The Central Bank (CBI) Monetary Policy Committee (MPC) sang a familiar tune in today’s statement announcing its decision to hold the policy rate unchanged. We expect the outcome of the current wage negotiations to be a major factor in whether the MPC decides to raise the policy rate before mid-year. If wage agreements turn out relatively moderate, a rate cut before the year-end is not impossible.


The Central Bank (CBI) Monetary Policy Committee (MPC) sang a familiar tune in today’s statement announcing its decision to hold the policy rate unchanged. We expect the outcome of the current wage negotiations to be a major factor in whether the MPC decides to raise the policy rate before mid-year. If wage agreements turn out relatively moderate, a rate cut before the year-end is not impossible.

This morning, the MPC announced its decision to keep the bank’s policy interest rate unchanged, leaving the rate on seven-day term deposits at 4.5%, where it has been since last November.

The MPC is marginally more optimistic about the short-term inflation outlook, as headline inflation has fallen from 3.7% to 3.0% recently and the ISK has appreciated. The Committee mentions in particular that imported inflationary pressures have receded since the autumn and the impact of house prices on inflation has tapered off as well.
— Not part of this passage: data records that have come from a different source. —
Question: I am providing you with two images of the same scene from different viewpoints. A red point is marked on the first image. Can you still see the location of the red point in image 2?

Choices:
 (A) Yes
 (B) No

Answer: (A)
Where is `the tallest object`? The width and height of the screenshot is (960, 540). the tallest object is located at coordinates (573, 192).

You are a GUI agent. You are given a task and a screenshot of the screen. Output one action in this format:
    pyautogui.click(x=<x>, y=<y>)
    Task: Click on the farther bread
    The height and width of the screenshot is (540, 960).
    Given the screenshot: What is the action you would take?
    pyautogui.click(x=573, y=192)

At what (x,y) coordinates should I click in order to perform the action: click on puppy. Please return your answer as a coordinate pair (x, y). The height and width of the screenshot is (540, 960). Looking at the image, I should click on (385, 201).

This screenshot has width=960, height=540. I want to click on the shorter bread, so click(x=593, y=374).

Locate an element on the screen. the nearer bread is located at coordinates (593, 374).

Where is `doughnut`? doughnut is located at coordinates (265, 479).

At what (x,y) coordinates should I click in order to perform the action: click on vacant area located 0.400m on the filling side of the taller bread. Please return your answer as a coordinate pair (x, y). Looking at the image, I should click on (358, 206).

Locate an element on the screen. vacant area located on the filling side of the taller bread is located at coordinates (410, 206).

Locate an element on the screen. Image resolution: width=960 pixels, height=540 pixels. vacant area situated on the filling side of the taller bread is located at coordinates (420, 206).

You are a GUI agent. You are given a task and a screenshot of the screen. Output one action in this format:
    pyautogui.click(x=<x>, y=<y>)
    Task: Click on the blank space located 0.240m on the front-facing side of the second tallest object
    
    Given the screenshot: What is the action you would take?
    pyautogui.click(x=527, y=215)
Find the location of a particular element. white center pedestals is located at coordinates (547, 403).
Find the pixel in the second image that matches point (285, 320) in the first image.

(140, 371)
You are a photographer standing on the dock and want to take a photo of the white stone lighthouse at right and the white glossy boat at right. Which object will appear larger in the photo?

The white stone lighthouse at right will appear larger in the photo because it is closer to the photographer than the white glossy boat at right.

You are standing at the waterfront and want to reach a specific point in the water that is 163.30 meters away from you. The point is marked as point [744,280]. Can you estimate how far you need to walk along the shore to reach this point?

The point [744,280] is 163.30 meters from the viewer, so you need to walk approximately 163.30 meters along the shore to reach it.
The MPC also mentions, correctly, that the breakeven inflation rate in the bond market has declined. The long-term breakeven rate was just over 4.0% at the time of the February policy rate decision but is now around 3.6%. This decline is due to a drop in nominal Treasury bond yields following the removal of the special reserve requirement on non-residents’ bond investments. In our opinion, the breakeven rate now reflects market agents’ inflation expectations, plus a premium for uncertainty, much more accurately than before. Assuming that the uncertainty premium is at least 0.5% — a cautious estimate, in our view — it therefore appears that inflation expectations in the market are not wildly out of line with the inflation target.

The MPC is concerned about the rise in households’ and businesses’ long-term inflation expectations, however. It estimates that because of this rise, the monetary stance is broadly unchanged in spite of the drop in both measured inflation and the breakeven inflation rate. In our opinion, the overall inflation outlook has improved somewhat, and the MPC, in assessing the monetary stance, could have assigned more weight to developments in inflation and the breakeven rate than to households’ and businesses’ expectations.

At the CBI press conference this morning, it emerged that new investments, on the one hand, and outflows stemming from the removal of controls on offshore krónur, on the other, have more or less offset one another. The stock of offshore krónur in the CBI’s accounts has shrunk by about ISK 10bn since the controls were lifted at the beginning of this month. It is unlikely, though, that this entire amount has been exported via the foreign exchange market. In particular, the large position that was discussed in connection with the maturity of the RIKB19 Treasury bond, and about which the CBI expressed concerns in its statement to Parliament, has not exited through the FX market to any significant degree, according to the Governor. Inflows into the stock market and Treasury bonds have played a role in the recent appreciation of the ISK, and outflows stemming from pension funds’ investments have eased in the recent past.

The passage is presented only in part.